|Best barcode to use for inventory management|
1D bar code, 2D bar codes?
| 7:28 pm on Nov 26, 2009 (gmt 0)|
I'm new to barcodes, and am trying to figure out the best type to use for printing on inventory labels.
I don't need to store much data at all. It doesn't even have to be alphanumeric. And it will probably be under 15 digits.
I'm debating between 1D and 2D. Which is easier to read? I tend to like 2D better because they look "cooler", and maybe the customer will think they look cooler as well.
It also seems that the 2D barcodes can take up less physical space on the label which is a big plus.
| 3:52 am on Nov 27, 2009 (gmt 0)|
Have only integrated barcodes for one company so no expert. However, 1D is more than adequate for most. Forget 'cool'. Go with need. 2D barcodes can handle much more data, but often used to simply serve different purpose. 1D is associated with retailer needed data, and 2D is associated with manufacturer and distributor needed data. The amount of data may not vary that much. The details do.
|I don't need to store much data at all. |
Sounds like 1D to me. You also have to consider your end user. Are they armed with scanners that will read both 1D and 2D or only 1D? Most retailers only need the 1D barcode and may not have 2D scanner. To be honest, I don't know if 1D and 2D are automatic these days. Didn't used to be. Someone else can provide the most common scanner capabilities of today.
1D labels are easier to scan if damaged or scuffed. The bars have 'height' so any 'clean' scan will read. 2D, especially the smaller ones are more vulnerable to becoming unscannable.
|It also seems that the 2D barcodes can take up less physical space on the label which is a big plus. |
Sometimes, yes, sometimes no.
Check out some products and you will see a 1D barcode for the retailer, and perhaps two 2D barcodes that are used in different areas of supply chain. For example, if you are having a product manufactured and distributed, different people need more or different information; thus, multiple barcodes in multiple formats.
My shampoo hass a 1D barcode and two 2D barcodes (both very small - and each unique).
At any rate, it was a very successful project. Prominent 1D barcodes to bring company into new markets. They were getting locked out of a lot of business because their products were not barcoded and retailers disqualified them from consideration.
It was a pretty cool project. I learned a lot and company was able to pitch product to newly open markets. That was all they cared about, so pretty easy to make them happy.
You need to be extremely organized! No f... ups, or probably not so pleasant an experience.
| 4:16 am on Nov 27, 2009 (gmt 0)|
Thanks for the feedback.
To clarify, I will be the end user of these barcodes.
Going to be sending my factories in China a couple barcode printers, and barcode label stock, as well as a PDF generated by me which they will print when I place a large order.
The products will then only be sold through my online store, direct to the customer.

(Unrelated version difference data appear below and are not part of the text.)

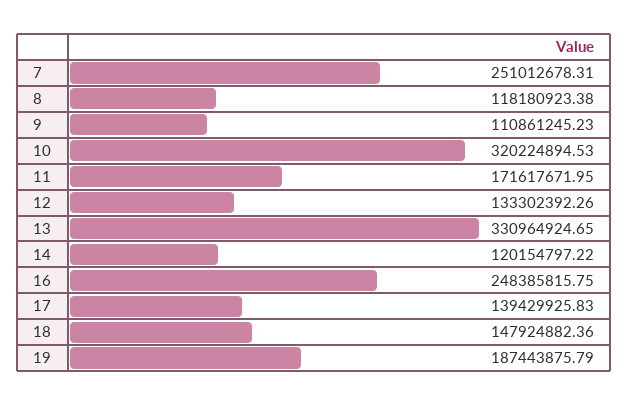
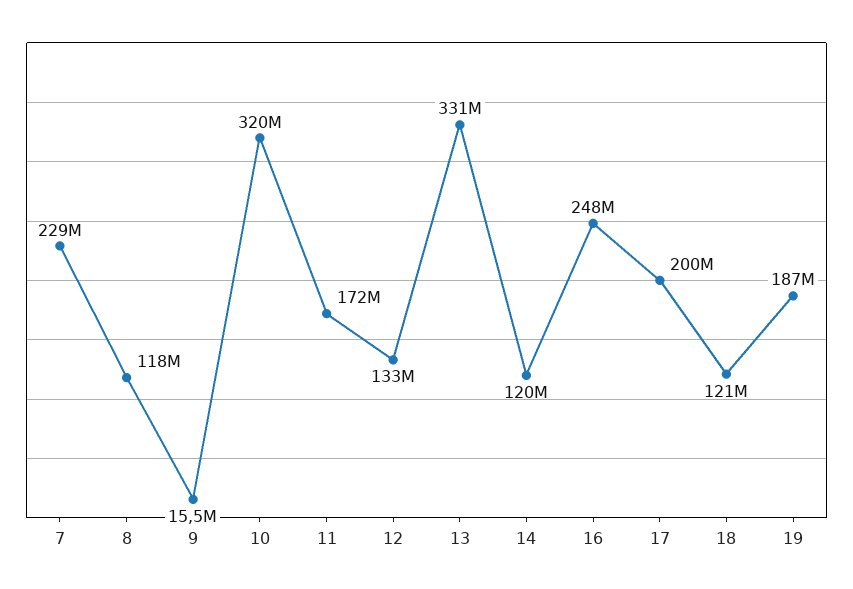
  {
-   "7": 251012678.31,
+   "7": 229000000,
    "8": 118180923.38,
-   "9": 110861245.23,
+   "9": 15500000,
    "10": 320224894.53,
    "11": 171617671.95,
    "12": 133302392.26,
    "13": 330964924.65,
    "14": 120154797.22,
    "16": 248385815.75,
-   "17": 139429925.83,
+   "17": 200000000,
-   "18": 147924882.36,
+   "18": 121000000,
    "19": 187443875.79
  }

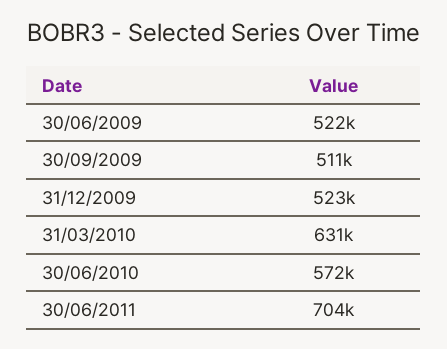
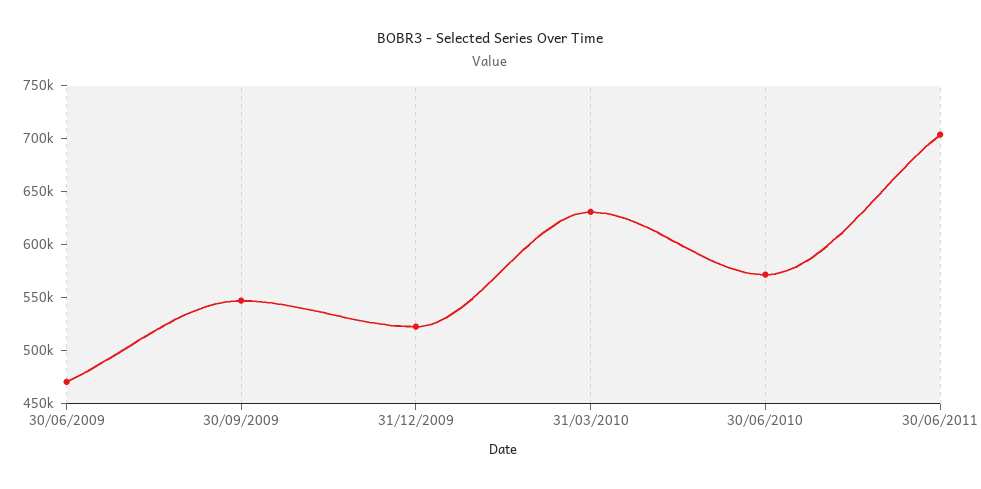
  {
-   "30/06/2009": 522000,
+   "30/06/2009": 470000,
-   "30/09/2009": 511000,
+   "30/09/2009": 550000,
    "31/12/2009": 523000,
    "31/03/2010": 631000,
    "30/06/2010": 572000,
    "30/06/2011": 704000
  }

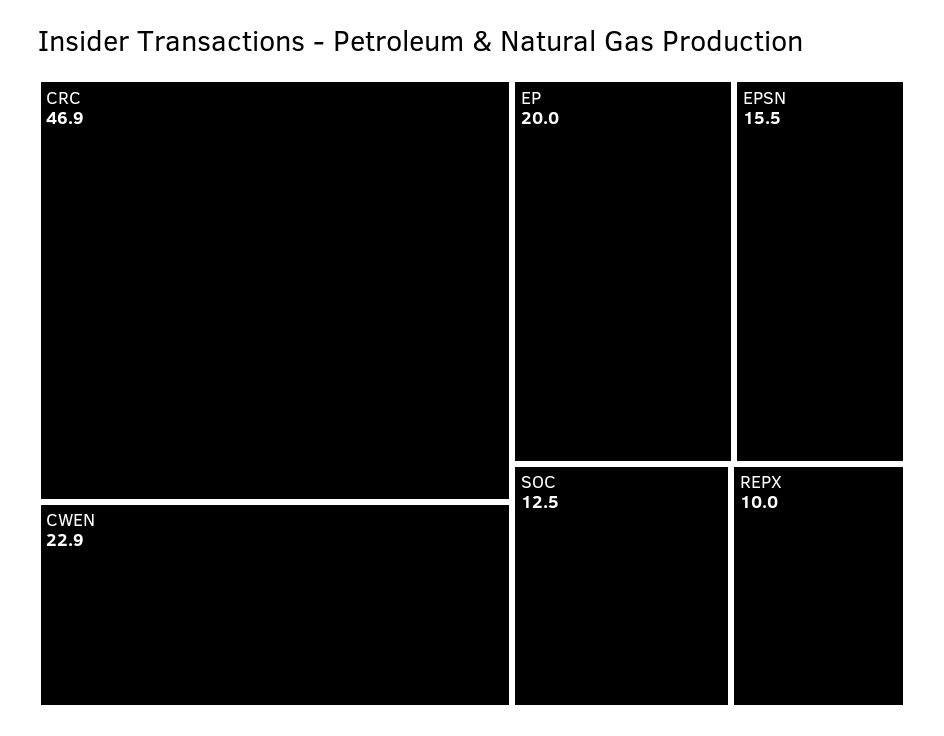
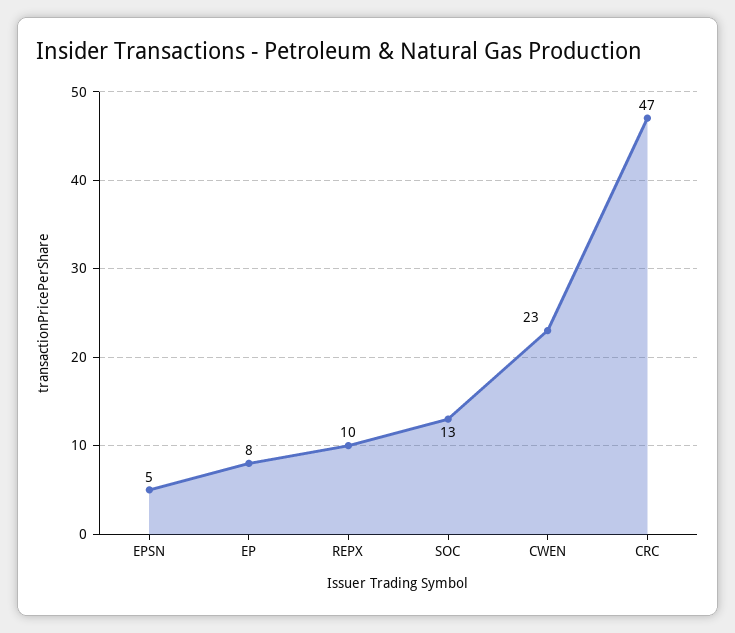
  {
    "CRC": 46.9,
    "CWEN": 22.9,
-   "EP": 20,
+   "EP": 8,
-   "EPSN": 15.5,
+   "EPSN": 5,
    "SOC": 12.5,
    "REPX": 10
  }

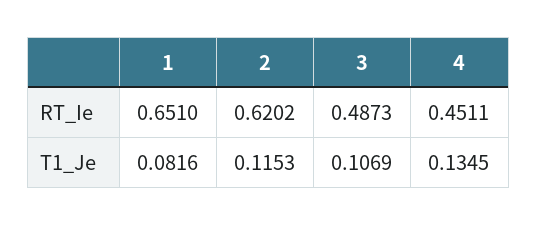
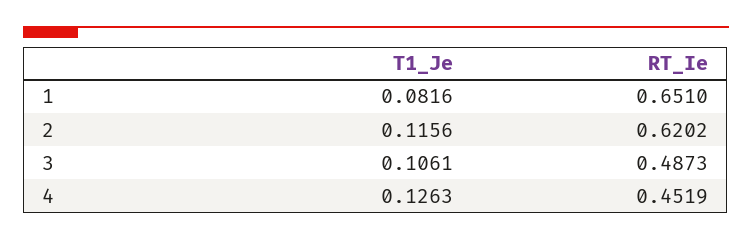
  {
    "1": {
      "RT_Ie": 0.651,
      "T1_Je": 0.0816
    },
    "2": {
      "RT_Ie": 0.6202,
-     "T1_Je": 0.1153
+     "T1_Je": 0.1156
    },
    "3": {
      "RT_Ie": 0.4873,
-     "T1_Je": 0.1069
+     "T1_Je": 0.1061
    },
    "4": {
-     "RT_Ie": 0.4511,
+     "RT_Ie": 0.4519,
-     "T1_Je": 0.1345
+     "T1_Je": 0.1263
    }
  }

The barcodes will help in receiving inventory, doing routine inventories, and mainly help in making sure the customer gets what they order. Its annoying when someone orders a red and they get a blue by mistake.
I've got a few barcode scanners on the way and I'll begin testing how easy it is to scan various barcode types.
| 12:23 pm on Nov 27, 2009 (gmt 0)|
There's lots of different coding systems for the data: UPC, EAN and others.
There's different styles of barcode, and there's also the newer square QR codes.
Is the technology moving in any particular (more standardised) direction?